--- Exercise ---
Print all of the entries exactly, minus the pictures.

-- Begin Records for this task --

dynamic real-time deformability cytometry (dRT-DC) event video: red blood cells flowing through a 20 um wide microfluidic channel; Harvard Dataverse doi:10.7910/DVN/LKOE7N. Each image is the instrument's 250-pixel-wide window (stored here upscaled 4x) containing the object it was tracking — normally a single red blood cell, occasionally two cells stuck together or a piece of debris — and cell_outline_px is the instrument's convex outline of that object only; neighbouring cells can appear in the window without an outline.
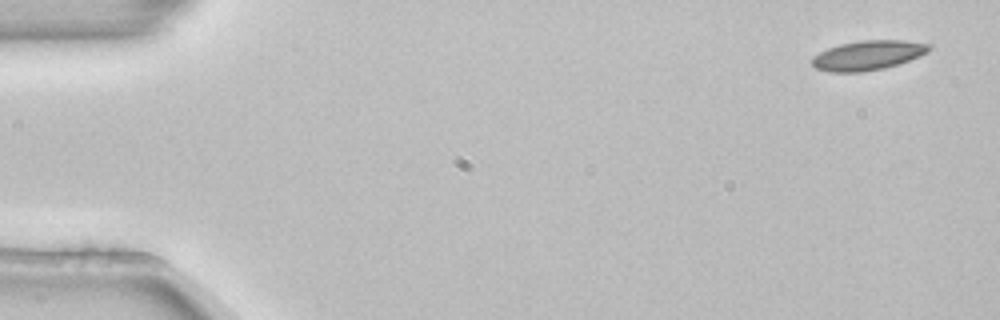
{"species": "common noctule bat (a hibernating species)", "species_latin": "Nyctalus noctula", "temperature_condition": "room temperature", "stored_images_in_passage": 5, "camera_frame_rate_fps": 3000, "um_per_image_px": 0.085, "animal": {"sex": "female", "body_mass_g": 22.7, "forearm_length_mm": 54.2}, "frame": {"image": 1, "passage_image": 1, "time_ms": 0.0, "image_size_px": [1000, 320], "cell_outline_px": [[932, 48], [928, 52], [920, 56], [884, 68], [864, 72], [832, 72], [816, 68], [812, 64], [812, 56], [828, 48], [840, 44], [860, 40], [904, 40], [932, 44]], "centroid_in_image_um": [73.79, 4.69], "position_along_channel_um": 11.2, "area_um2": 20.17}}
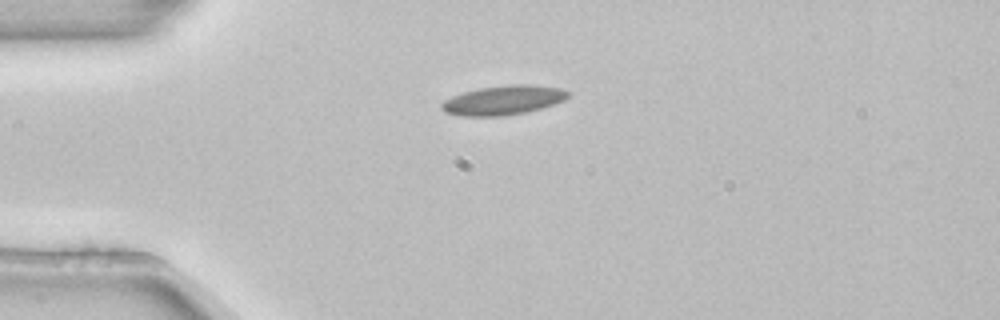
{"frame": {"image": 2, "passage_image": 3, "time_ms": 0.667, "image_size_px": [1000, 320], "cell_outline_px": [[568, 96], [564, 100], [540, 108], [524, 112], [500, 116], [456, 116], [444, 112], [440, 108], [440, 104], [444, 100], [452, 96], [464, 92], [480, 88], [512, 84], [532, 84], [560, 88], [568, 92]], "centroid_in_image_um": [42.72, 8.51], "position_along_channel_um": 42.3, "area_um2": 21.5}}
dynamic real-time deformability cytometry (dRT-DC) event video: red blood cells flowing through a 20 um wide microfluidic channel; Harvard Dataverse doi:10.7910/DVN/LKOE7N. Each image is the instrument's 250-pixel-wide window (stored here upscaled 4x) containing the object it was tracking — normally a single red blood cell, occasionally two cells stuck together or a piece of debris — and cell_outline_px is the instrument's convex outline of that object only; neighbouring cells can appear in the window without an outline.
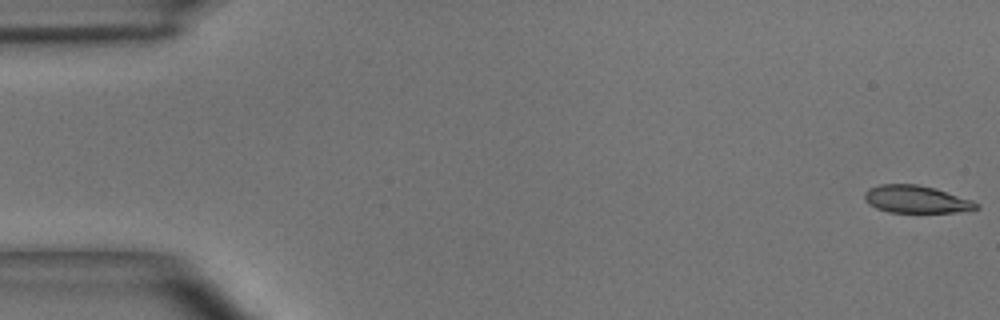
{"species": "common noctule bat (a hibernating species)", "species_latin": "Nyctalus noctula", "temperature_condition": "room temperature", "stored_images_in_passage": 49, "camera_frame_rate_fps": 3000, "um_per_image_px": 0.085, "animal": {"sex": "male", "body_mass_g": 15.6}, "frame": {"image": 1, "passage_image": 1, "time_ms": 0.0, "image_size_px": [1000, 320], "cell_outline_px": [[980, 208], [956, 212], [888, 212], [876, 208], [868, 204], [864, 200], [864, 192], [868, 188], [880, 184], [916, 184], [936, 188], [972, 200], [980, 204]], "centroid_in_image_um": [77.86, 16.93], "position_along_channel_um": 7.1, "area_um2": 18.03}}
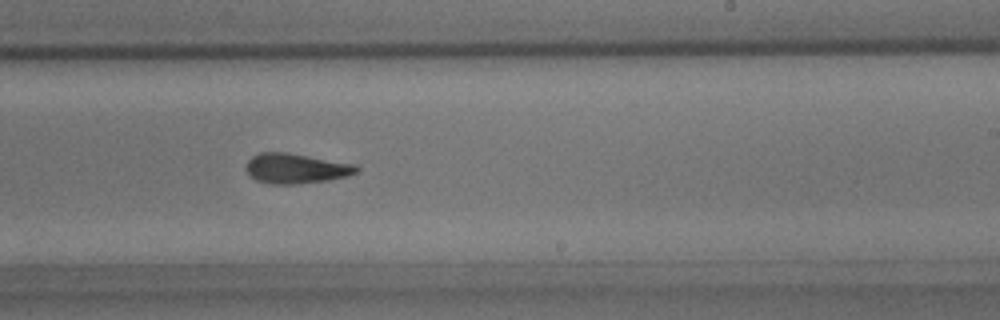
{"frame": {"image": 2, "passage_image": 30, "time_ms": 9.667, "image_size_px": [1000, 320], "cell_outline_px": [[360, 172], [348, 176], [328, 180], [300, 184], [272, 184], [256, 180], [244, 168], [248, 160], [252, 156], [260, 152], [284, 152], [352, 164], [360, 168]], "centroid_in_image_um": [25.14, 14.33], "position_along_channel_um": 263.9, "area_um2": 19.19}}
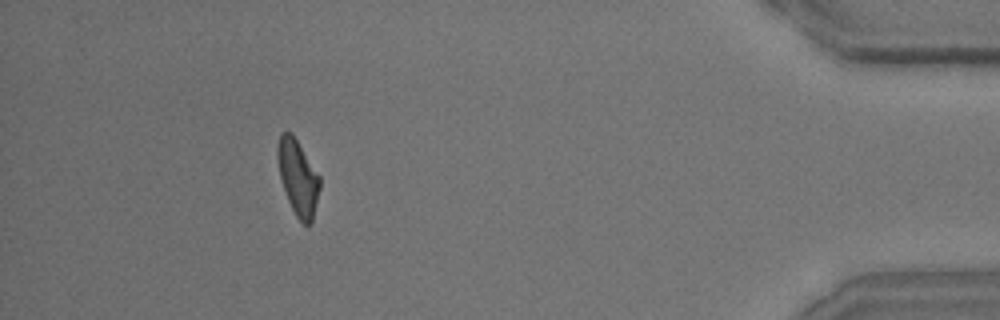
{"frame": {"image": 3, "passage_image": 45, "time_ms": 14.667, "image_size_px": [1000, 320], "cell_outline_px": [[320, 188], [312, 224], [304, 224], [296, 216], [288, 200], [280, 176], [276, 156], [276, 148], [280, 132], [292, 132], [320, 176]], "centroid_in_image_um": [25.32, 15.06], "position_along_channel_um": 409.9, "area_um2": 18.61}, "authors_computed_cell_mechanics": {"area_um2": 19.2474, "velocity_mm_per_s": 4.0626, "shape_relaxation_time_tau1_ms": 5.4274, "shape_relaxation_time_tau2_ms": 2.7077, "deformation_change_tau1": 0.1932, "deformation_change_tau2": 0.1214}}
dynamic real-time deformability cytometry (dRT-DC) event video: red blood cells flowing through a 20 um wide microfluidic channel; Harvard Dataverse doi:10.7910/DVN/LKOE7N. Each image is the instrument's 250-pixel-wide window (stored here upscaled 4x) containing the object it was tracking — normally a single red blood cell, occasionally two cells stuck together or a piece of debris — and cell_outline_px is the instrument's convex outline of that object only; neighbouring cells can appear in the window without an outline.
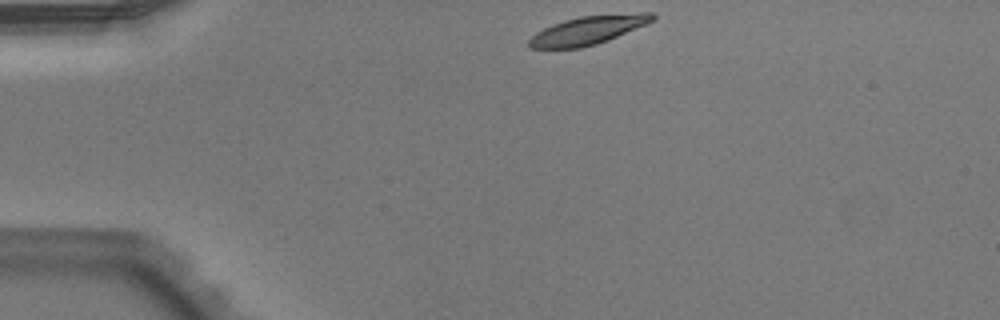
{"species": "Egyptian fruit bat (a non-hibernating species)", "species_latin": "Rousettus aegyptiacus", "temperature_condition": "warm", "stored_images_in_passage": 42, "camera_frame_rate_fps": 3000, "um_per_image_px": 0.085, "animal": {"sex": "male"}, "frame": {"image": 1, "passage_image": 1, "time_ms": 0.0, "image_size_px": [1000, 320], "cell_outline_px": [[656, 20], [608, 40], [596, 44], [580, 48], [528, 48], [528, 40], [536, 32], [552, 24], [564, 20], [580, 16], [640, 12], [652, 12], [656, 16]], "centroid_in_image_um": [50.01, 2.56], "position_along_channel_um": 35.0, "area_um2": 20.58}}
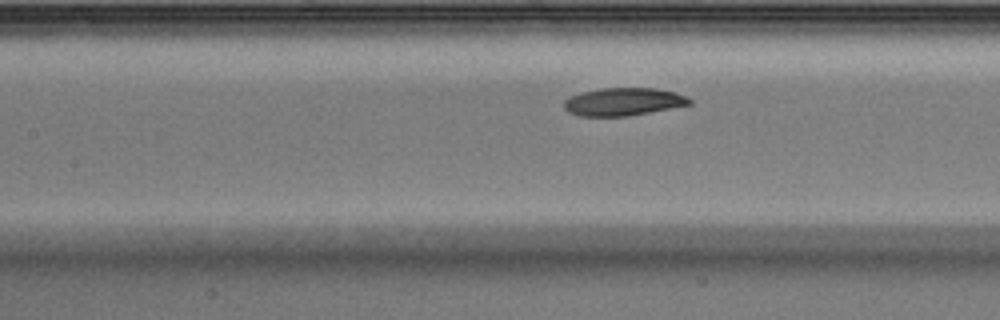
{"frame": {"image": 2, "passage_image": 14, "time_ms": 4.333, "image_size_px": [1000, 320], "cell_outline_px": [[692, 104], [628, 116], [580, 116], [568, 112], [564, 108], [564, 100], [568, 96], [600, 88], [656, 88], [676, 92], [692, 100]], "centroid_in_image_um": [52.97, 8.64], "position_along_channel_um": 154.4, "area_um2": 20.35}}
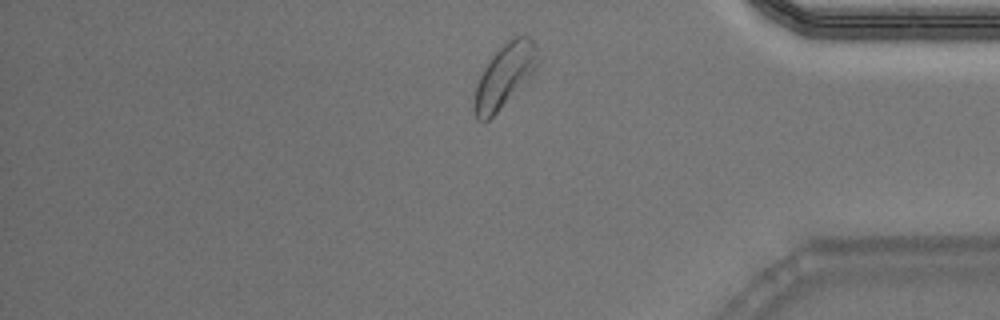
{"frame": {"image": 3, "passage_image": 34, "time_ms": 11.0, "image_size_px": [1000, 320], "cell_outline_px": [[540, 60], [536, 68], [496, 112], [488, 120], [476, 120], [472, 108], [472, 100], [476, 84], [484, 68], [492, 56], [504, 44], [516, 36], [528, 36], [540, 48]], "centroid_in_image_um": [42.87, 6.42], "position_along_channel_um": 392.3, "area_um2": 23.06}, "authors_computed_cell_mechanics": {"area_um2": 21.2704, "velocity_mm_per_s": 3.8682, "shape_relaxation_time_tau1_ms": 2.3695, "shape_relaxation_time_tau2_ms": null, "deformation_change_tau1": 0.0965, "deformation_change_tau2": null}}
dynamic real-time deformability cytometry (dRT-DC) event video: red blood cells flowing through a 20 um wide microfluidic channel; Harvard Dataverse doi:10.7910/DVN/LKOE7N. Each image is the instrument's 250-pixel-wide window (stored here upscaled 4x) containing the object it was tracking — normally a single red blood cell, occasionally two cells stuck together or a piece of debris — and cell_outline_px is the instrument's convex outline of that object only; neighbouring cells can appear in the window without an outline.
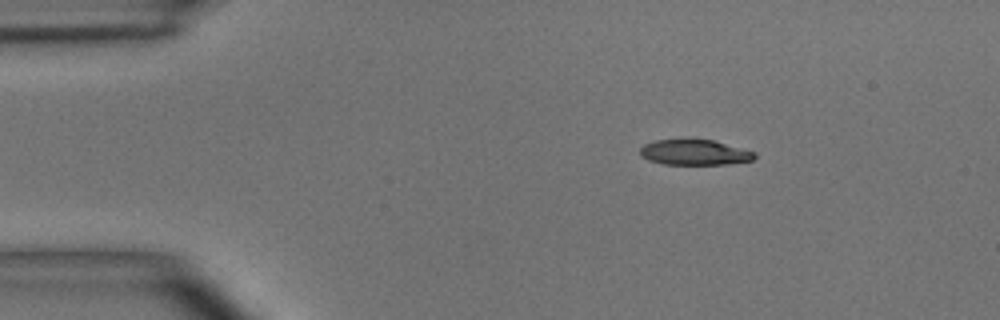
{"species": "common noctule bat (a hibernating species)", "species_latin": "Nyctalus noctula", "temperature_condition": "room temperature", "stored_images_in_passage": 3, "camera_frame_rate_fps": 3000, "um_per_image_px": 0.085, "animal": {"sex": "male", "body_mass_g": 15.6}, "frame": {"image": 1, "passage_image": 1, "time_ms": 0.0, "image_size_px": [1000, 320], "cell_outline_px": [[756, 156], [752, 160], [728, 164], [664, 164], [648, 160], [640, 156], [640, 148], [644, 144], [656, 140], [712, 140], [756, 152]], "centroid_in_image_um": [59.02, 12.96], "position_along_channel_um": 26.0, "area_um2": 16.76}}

-- End Records for this task --

--- Answer for the task ---
dynamic real-time deformability cytometry (dRT-DC) event video: red blood cells flowing through a 20 um wide microfluidic channel; Harvard Dataverse doi:10.7910/DVN/LKOE7N. Each image is the instrument's 250-pixel-wide window (stored here upscaled 4x) containing the object it was tracking — normally a single red blood cell, occasionally two cells stuck together or a piece of debris — and cell_outline_px is the instrument's convex outline of that object only; neighbouring cells can appear in the window without an outline.
{"species": "common noctule bat (a hibernating species)", "species_latin": "Nyctalus noctula", "temperature_condition": "room temperature", "stored_images_in_passage": 5, "camera_frame_rate_fps": 3000, "um_per_image_px": 0.085, "animal": {"sex": "female", "body_mass_g": 22.7, "forearm_length_mm": 54.2}, "frame": {"image": 1, "passage_image": 1, "time_ms": 0.0, "image_size_px": [1000, 320], "cell_outline_px": [[932, 48], [928, 52], [920, 56], [884, 68], [864, 72], [832, 72], [816, 68], [812, 64], [812, 56], [828, 48], [840, 44], [860, 40], [904, 40], [932, 44]], "centroid_in_image_um": [73.79, 4.69], "position_along_channel_um": 11.2, "area_um2": 20.17}}
{"frame": {"image": 2, "passage_image": 3, "time_ms": 0.667, "image_size_px": [1000, 320], "cell_outline_px": [[568, 96], [564, 100], [540, 108], [524, 112], [500, 116], [456, 116], [444, 112], [440, 108], [440, 104], [444, 100], [452, 96], [464, 92], [480, 88], [512, 84], [532, 84], [560, 88], [568, 92]], "centroid_in_image_um": [42.72, 8.51], "position_along_channel_um": 42.3, "area_um2": 21.5}}
dynamic real-time deformability cytometry (dRT-DC) event video: red blood cells flowing through a 20 um wide microfluidic channel; Harvard Dataverse doi:10.7910/DVN/LKOE7N. Each image is the instrument's 250-pixel-wide window (stored here upscaled 4x) containing the object it was tracking — normally a single red blood cell, occasionally two cells stuck together or a piece of debris — and cell_outline_px is the instrument's convex outline of that object only; neighbouring cells can appear in the window without an outline.
{"species": "common noctule bat (a hibernating species)", "species_latin": "Nyctalus noctula", "temperature_condition": "room temperature", "stored_images_in_passage": 49, "camera_frame_rate_fps": 3000, "um_per_image_px": 0.085, "animal": {"sex": "male", "body_mass_g": 15.6}, "frame": {"image": 1, "passage_image": 1, "time_ms": 0.0, "image_size_px": [1000, 320], "cell_outline_px": [[980, 208], [956, 212], [888, 212], [876, 208], [868, 204], [864, 200], [864, 192], [868, 188], [880, 184], [916, 184], [936, 188], [972, 200], [980, 204]], "centroid_in_image_um": [77.86, 16.93], "position_along_channel_um": 7.1, "area_um2": 18.03}}
{"frame": {"image": 2, "passage_image": 30, "time_ms": 9.667, "image_size_px": [1000, 320], "cell_outline_px": [[360, 172], [348, 176], [328, 180], [300, 184], [272, 184], [256, 180], [244, 168], [248, 160], [252, 156], [260, 152], [284, 152], [352, 164], [360, 168]], "centroid_in_image_um": [25.14, 14.33], "position_along_channel_um": 263.9, "area_um2": 19.19}}
{"frame": {"image": 3, "passage_image": 45, "time_ms": 14.667, "image_size_px": [1000, 320], "cell_outline_px": [[320, 188], [312, 224], [304, 224], [296, 216], [288, 200], [280, 176], [276, 156], [276, 148], [280, 132], [292, 132], [320, 176]], "centroid_in_image_um": [25.32, 15.06], "position_along_channel_um": 409.9, "area_um2": 18.61}, "authors_computed_cell_mechanics": {"area_um2": 19.2474, "velocity_mm_per_s": 4.0626, "shape_relaxation_time_tau1_ms": 5.4274, "shape_relaxation_time_tau2_ms": 2.7077, "deformation_change_tau1": 0.1932, "deformation_change_tau2": 0.1214}}
dynamic real-time deformability cytometry (dRT-DC) event video: red blood cells flowing through a 20 um wide microfluidic channel; Harvard Dataverse doi:10.7910/DVN/LKOE7N. Each image is the instrument's 250-pixel-wide window (stored here upscaled 4x) containing the object it was tracking — normally a single red blood cell, occasionally two cells stuck together or a piece of debris — and cell_outline_px is the instrument's convex outline of that object only; neighbouring cells can appear in the window without an outline.
{"species": "Egyptian fruit bat (a non-hibernating species)", "species_latin": "Rousettus aegyptiacus", "temperature_condition": "warm", "stored_images_in_passage": 42, "camera_frame_rate_fps": 3000, "um_per_image_px": 0.085, "animal": {"sex": "male"}, "frame": {"image": 1, "passage_image": 1, "time_ms": 0.0, "image_size_px": [1000, 320], "cell_outline_px": [[656, 20], [608, 40], [596, 44], [580, 48], [528, 48], [528, 40], [536, 32], [552, 24], [564, 20], [580, 16], [640, 12], [652, 12], [656, 16]], "centroid_in_image_um": [50.01, 2.56], "position_along_channel_um": 35.0, "area_um2": 20.58}}
{"frame": {"image": 2, "passage_image": 14, "time_ms": 4.333, "image_size_px": [1000, 320], "cell_outline_px": [[692, 104], [628, 116], [580, 116], [568, 112], [564, 108], [564, 100], [568, 96], [600, 88], [656, 88], [676, 92], [692, 100]], "centroid_in_image_um": [52.97, 8.64], "position_along_channel_um": 154.4, "area_um2": 20.35}}
{"frame": {"image": 3, "passage_image": 34, "time_ms": 11.0, "image_size_px": [1000, 320], "cell_outline_px": [[540, 60], [536, 68], [496, 112], [488, 120], [476, 120], [472, 108], [472, 100], [476, 84], [484, 68], [492, 56], [504, 44], [516, 36], [528, 36], [540, 48]], "centroid_in_image_um": [42.87, 6.42], "position_along_channel_um": 392.3, "area_um2": 23.06}, "authors_computed_cell_mechanics": {"area_um2": 21.2704, "velocity_mm_per_s": 3.8682, "shape_relaxation_time_tau1_ms": 2.3695, "shape_relaxation_time_tau2_ms": null, "deformation_change_tau1": 0.0965, "deformation_change_tau2": null}}
dynamic real-time deformability cytometry (dRT-DC) event video: red blood cells flowing through a 20 um wide microfluidic channel; Harvard Dataverse doi:10.7910/DVN/LKOE7N. Each image is the instrument's 250-pixel-wide window (stored here upscaled 4x) containing the object it was tracking — normally a single red blood cell, occasionally two cells stuck together or a piece of debris — and cell_outline_px is the instrument's convex outline of that object only; neighbouring cells can appear in the window without an outline.
{"species": "common noctule bat (a hibernating species)", "species_latin": "Nyctalus noctula", "temperature_condition": "room temperature", "stored_images_in_passage": 3, "camera_frame_rate_fps": 3000, "um_per_image_px": 0.085, "animal": {"sex": "male", "body_mass_g": 15.6}, "frame": {"image": 1, "passage_image": 1, "time_ms": 0.0, "image_size_px": [1000, 320], "cell_outline_px": [[756, 156], [752, 160], [728, 164], [664, 164], [648, 160], [640, 156], [640, 148], [644, 144], [656, 140], [712, 140], [756, 152]], "centroid_in_image_um": [59.02, 12.96], "position_along_channel_um": 26.0, "area_um2": 16.76}}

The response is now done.